=== WORK REQUIRED ===
Work through the data line by line, gathering every line that has the word "Open".

=== SOURCE DATA ===
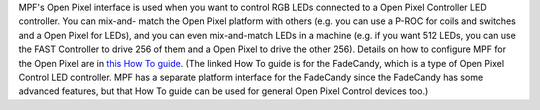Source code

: 
MPF's Open Pixel interface is used when you want to control RGB LEDs
connected to a Open Pixel Controller LED controller. You can mix-and-
match the Open Pixel platform with others (e.g. you can use a P-ROC
for coils and switches and a Open Pixel for LEDs), and you can even
mix-and-match LEDs in a machine (e.g. if you want 512 LEDs, you can
use the FAST Controller to drive 256 of them and a Open Pixel to drive
the other 256). Details on how to configure MPF for the Open Pixel are
in `this How To guide`_. (The linked How To guide is for the
FadeCandy, which is a type of Open Pixel Control LED controller. MPF
has a separate platform interface for the FadeCandy since the
FadeCandy has some advanced features, but that How To guide can be
used for general Open Pixel Control devices too.)

.. _this How To guide: https://missionpinball.com/docs/howto/how-to-use-fadecandy-for-leds/


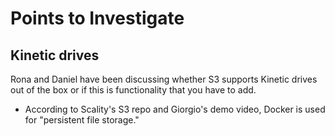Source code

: * Points to Investigate

** Kinetic drives
   Rona and Daniel have been discussing whether S3 supports Kinetic drives
   out of the box or if this is functionality that you have to add.

   - According to Scality's S3 repo and Giorgio's demo video, Docker is used
     for "persistent file storage."

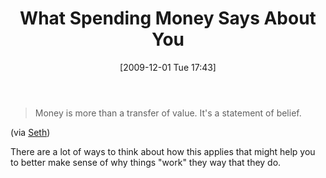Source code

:#+POSTID: 4171
#+DATE: [2009-12-01 Tue 17:43]
#+OPTIONS: toc:nil num:nil todo:nil pri:nil tags:nil ^:nil TeX:nil
#+CATEGORY: Link
#+TAGS: philosophy
#+TITLE: What Spending Money Says About You

#+BEGIN_QUOTE
  Money is more than a transfer of value. It's a statement of belief.
#+END_QUOTE



(via [[http://sethgodin.typepad.com/seths_blog/2009/11/watch-the-money.html?utm_source=feedburner&utm_medium=feed&utm_campaign=Feed%3A+typepad%2Fsethsmainblog+%28Seth%27s+Blog%29&utm_content=Google+Reader][Seth]])

There are a lot of ways to think about how this applies that might help you to better make sense of why things "work" they way that they do.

=== EXERCISE RESULT ===
MPF's Open Pixel interface is used when you want to control RGB LEDs
connected to a Open Pixel Controller LED controller. You can mix-and-
match the Open Pixel platform with others (e.g. you can use a P-ROC
for coils and switches and a Open Pixel for LEDs), and you can even
use the FAST Controller to drive 256 of them and a Open Pixel to drive
the other 256). Details on how to configure MPF for the Open Pixel are
FadeCandy, which is a type of Open Pixel Control LED controller. MPF
used for general Open Pixel Control devices too.)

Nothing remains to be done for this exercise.